BEGIN

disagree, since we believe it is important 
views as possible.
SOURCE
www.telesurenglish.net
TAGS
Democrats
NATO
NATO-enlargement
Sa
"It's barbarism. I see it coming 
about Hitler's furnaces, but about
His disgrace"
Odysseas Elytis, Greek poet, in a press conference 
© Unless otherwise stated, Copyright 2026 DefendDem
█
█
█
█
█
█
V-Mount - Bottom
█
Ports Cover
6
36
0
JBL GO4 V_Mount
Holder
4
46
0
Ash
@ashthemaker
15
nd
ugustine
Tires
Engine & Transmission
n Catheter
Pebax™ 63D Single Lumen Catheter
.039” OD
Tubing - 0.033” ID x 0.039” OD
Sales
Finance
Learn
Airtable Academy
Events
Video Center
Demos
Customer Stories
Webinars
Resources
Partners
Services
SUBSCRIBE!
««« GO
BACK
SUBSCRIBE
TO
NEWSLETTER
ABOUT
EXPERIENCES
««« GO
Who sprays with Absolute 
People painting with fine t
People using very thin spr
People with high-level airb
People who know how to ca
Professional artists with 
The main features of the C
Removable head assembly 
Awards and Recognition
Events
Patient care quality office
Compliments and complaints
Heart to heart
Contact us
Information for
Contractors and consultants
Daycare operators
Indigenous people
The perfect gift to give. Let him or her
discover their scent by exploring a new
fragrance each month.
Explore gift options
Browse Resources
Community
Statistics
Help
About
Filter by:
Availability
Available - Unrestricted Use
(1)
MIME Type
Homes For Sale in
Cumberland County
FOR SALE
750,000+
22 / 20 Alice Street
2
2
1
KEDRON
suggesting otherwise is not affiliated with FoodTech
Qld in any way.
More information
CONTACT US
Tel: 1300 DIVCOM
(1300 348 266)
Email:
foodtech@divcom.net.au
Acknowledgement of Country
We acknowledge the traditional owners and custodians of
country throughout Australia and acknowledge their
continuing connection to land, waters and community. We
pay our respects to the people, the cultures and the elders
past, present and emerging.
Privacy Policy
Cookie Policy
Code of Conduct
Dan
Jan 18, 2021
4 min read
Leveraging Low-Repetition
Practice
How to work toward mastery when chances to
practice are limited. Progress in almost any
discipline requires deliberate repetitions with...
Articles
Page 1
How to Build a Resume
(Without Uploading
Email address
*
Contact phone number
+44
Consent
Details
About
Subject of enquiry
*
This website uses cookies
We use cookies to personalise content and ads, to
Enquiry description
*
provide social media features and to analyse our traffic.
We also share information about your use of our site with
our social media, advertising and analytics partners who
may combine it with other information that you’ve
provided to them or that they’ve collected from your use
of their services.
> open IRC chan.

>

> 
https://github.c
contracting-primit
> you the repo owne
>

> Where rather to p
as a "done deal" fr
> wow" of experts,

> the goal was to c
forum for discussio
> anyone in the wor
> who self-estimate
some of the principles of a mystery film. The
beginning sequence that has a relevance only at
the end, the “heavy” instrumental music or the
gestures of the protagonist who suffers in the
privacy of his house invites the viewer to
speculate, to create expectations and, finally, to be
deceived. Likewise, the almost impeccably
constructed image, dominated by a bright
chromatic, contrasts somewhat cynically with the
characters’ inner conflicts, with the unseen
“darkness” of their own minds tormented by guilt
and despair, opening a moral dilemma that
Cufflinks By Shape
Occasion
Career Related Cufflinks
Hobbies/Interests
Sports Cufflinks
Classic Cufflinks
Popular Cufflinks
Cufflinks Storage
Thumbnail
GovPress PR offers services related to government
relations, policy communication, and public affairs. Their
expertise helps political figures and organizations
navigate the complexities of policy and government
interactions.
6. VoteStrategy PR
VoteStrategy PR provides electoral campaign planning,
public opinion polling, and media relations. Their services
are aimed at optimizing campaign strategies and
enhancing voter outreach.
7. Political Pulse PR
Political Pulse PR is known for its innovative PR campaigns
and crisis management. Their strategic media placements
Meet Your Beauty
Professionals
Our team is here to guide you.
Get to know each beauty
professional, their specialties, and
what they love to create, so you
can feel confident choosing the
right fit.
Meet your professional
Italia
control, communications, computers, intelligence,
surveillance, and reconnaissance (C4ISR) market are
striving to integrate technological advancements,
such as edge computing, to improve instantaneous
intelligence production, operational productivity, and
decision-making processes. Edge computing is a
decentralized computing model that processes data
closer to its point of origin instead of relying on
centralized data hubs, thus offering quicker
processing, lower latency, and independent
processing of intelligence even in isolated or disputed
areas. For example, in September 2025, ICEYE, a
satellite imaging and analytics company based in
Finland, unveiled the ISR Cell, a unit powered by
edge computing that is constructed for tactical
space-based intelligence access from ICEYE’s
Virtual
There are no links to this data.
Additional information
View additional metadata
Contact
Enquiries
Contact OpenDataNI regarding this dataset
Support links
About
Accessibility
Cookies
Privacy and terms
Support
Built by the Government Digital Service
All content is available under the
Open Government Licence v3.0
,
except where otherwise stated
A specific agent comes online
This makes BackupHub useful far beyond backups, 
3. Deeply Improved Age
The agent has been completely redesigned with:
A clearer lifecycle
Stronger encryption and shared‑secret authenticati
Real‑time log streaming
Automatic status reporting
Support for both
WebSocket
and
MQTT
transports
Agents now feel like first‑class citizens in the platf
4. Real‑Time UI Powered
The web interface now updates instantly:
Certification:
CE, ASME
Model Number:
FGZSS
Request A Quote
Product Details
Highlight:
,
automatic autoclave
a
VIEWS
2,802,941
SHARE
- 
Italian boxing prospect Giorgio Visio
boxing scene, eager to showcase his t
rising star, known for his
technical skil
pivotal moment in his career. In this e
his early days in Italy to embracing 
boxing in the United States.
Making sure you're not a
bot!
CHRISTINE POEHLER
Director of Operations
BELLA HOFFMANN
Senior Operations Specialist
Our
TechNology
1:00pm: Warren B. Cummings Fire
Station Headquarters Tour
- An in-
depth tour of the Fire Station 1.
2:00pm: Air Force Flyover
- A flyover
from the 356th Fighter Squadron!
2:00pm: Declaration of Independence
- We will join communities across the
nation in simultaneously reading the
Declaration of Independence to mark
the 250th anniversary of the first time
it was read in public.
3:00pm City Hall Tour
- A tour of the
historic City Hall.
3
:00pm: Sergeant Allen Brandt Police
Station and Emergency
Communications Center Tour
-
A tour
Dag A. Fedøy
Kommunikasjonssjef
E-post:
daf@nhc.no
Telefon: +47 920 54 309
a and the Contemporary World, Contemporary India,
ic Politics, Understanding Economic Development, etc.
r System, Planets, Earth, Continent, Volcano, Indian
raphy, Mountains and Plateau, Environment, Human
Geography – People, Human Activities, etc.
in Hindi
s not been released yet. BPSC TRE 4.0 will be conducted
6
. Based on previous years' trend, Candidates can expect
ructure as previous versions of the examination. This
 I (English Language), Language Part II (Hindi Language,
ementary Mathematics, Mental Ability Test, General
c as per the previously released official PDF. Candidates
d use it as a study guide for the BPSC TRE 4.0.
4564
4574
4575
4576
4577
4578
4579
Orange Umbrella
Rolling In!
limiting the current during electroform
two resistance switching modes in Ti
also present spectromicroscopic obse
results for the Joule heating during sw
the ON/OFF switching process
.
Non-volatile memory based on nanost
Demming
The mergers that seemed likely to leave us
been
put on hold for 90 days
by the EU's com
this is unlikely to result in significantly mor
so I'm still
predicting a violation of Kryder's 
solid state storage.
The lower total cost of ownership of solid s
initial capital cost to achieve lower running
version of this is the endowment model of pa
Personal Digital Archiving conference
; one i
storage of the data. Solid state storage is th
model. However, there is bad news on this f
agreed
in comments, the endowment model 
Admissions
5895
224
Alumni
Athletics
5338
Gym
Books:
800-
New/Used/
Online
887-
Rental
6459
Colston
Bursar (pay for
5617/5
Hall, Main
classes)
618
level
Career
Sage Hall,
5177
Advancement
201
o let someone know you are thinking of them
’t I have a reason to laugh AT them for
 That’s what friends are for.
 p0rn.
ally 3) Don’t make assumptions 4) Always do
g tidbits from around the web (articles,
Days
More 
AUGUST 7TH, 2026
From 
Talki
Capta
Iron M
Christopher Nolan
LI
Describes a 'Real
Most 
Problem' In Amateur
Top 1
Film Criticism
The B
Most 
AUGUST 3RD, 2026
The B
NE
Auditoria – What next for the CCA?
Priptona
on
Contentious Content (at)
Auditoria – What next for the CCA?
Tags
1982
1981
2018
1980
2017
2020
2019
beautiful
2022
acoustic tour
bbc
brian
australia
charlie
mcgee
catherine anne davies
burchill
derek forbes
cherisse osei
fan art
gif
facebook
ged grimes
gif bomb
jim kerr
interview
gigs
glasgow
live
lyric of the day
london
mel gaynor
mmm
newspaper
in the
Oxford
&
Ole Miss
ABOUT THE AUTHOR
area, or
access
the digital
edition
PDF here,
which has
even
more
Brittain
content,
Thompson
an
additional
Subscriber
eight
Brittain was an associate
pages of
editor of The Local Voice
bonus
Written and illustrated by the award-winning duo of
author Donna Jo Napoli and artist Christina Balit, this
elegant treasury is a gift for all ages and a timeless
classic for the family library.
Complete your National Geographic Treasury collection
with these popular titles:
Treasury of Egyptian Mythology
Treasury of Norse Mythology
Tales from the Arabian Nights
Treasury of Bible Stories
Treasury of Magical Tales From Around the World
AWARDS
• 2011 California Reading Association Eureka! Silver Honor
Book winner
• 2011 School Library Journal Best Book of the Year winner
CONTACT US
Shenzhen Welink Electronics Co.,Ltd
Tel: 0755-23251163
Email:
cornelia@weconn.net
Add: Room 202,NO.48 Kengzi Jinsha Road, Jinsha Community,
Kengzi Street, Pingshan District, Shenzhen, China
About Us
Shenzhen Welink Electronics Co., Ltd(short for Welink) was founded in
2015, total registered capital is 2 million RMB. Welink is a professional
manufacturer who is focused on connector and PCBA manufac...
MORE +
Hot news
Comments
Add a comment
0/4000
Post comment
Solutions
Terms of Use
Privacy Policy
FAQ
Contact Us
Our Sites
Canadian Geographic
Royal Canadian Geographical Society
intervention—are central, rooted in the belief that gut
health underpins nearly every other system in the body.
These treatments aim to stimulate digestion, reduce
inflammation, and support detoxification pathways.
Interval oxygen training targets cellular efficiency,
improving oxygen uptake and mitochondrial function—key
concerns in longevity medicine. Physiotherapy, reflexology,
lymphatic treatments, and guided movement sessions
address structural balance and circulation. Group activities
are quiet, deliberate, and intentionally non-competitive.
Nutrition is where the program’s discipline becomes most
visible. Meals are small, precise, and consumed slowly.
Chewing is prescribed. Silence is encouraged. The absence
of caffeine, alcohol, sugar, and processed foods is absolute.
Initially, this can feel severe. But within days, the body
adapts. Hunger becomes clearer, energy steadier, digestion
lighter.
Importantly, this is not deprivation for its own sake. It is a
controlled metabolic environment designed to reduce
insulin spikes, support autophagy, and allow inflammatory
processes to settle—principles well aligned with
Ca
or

END

ASSIGNMENT: The answer should be nothing but the number of lines in this data that include "address".

ANSWER BELOW: 2